Deux personnes ont été tuées par balle mercredi 3 avril dernier aux villages Lale-Liloka et Lieke-Asangu, groupement de Loolo, dans la province de la Tshopo. Selon l’ONG APEM-RDC qui livre ce bilan, les témoignages rapportent que les deux victimes étaient parties pour faire de la pêche au parc national de la Lomami.
“APEM-RDC dénonce avec regrets le cas de mort par balle de deux membres des communautés riveraines du Parc National de la Lomami dans Secteur de YawendeLoolo, Territoire d’Opala, Province de la Tshopo en République Démocratique du Congo. Messieurs Aitekele Yeni Mike et Asangu Souverain, habitants respectivement aux villages Lale-Liloka et Lieke-Asangu dans le Groupement de Loolo, ont été retrouvés morts par balle mercredi 03 avril 2024. D’après les témoignages, les victimes s’étaient rendues pour faire la pêche de substance aux abords de la rivière Sisili au Nord-Ouest du Parc National de la Lomami”, annonce l’ONG.
Les mêmes sources suspectent les écogardes du parc qui aurait été en patrouille non loin du lieu du meurtre.
“Plusieurs sources concordantes sont unanimes que ce énième cas de violations graves des droits humains à l’environ du Parc National de la Lomami est l’œuvre des écogardes parce qu'une équipe de patrouille opérait non loin de la zone au moment des faits. A l’heure actuelle, les actes de vandalismes contre les installations de l’Institut Congolais pour Conservation de la Nature (ICCN en sigle) à Lieke-Losolé et Yawende sont signalés ; Et la actions de de sabotage risquent de s’étendre malheureusement si rien n'est fait”, poursuit APM-RDC.
Localisé dans la partie est de la cuvette centrale du Fleuve Congo, le Parc National de la Lomami (PNL) a été créé en 2016 ainsi protégeant un bloc de 8,874 km2 en forêt dense équatoriale avec des savanes hydromorphes au sud et entouré par une zone tampon de 22,000 km2. Les explorations de la région, qui n’ont commencé qu’en 2007, ont vite révélé une diversité faunistique et floristique inattendus ; non-seulement une représentation importante de la faune endémique de RDC, plus qu’en aucune autre aire protégée mais aussi deux nouvelles espèces de singe y ont été découvertes.
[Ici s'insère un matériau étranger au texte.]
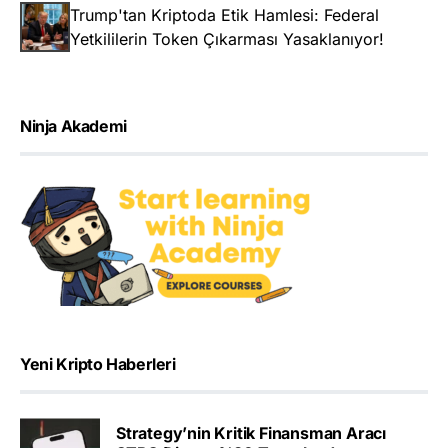
Trump'tan Kriptoda Etik Hamlesi: Federal
Yetkililerin Token Çıkarması Yasaklanıyor!
Ninja Akademi
Yeni Kripto Haberleri
Strategy’nin Kritik Finansman Aracı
La diversité est amplifiée par l’isolement produit par le trajet de la Lomami, un grand affluent qui coule en parallèle avec le Fleuve Congo avec d’autres plus petites rivières parallèles dans leur interfluve. La proportion des endémiques signalent l’aspect particulier de sa faune dont 7 de 13 espèces de primate sont uniques au Congo et 4 sont protégées dans aucune autre aire protégée. Le bonobo, l’okapi et le Paon Congolais sont des espèces phares de Congo et tous sont dans le PNL, aussi bien qu’une population importante des éléphants de forêt.